Он нырнул за птичьи клетки и, быстро пройдя по средней зале Царской Базилики, перешёл в Портик Шломо, где сразу присел за спинами группы книжников-прушимов, очень удачно расположившихся совсем недалеко от Йешу, стоящего под колонной на стыке двух галерей.
Подошли Накдимон и Шахар.
- Мир вам.
- Мир вам...
Прушимы по очереди читали отрывки из Писания. Когда Йешу и Шахар начали разговор, очередь как раз дошла до худого долговязого книжника с громким визгливым голосом, и Кефа совершенно перестал слышать хоть что-нибудь из того, о чём говорил рабби со своим гостем. Кефа подался вперёд, пытаясь по выражению лиц определить если уж не суть разговора, то хотя бы эмоции говорящих. Загорелое лицо Шахара оставалось совершенно бесстрастным. А вот о лице Йешу этого сказать было нельзя, отчётливо было видно, что рабби волнуется: глаза его блестели, на щеках пятнами проступил румянец, движения рук были часты и порывисты.
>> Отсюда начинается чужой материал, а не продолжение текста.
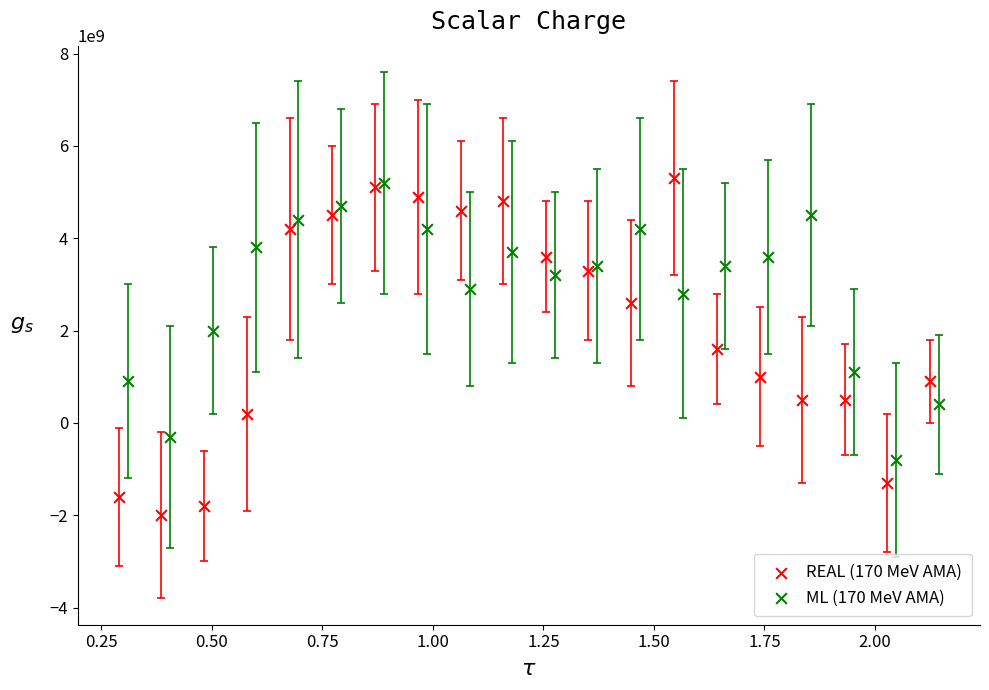

Which series has the largest Y range (max minus min)?

REAL (170 MeV AMA)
Шахар спокойно слушал, время от времени что-то коротко отвечая.
Йешу показал гостю на Храм, что-то проговорил, рубя ладонью воздух перед собой, и в завершение потыкал в сторону собеседника пальцем.
Шахар покачал головой. "Нет", - прочитал по его губам Кефа.
Йешу схватил гостя за руку и заговорил ещё горячей и торопливей.
Шахар мягко, но непреклонно высвободил свой рукав из пальцев Йешу. "Нет", - снова сказали его губы.
- Но почему?!.. - отчётливо донесся до Кефы вскрик-вопрос рабби.
Шахар качнулся к Йешу (Кефа напрягся) и начал что-то говорить почти прямо ему в ухо. Несколько мгновений Йешу внимательно слушал своего собеседника, а потом резко отпрянул от него. Лицо его исказилось.
- Ах, ты... ехидна! - громко произнёс он.
Губы Шахара изогнулись в презрительной ухмылке.
Йешу кинулся к нему и схватил обеими руками за грудки. Кефа вскочил.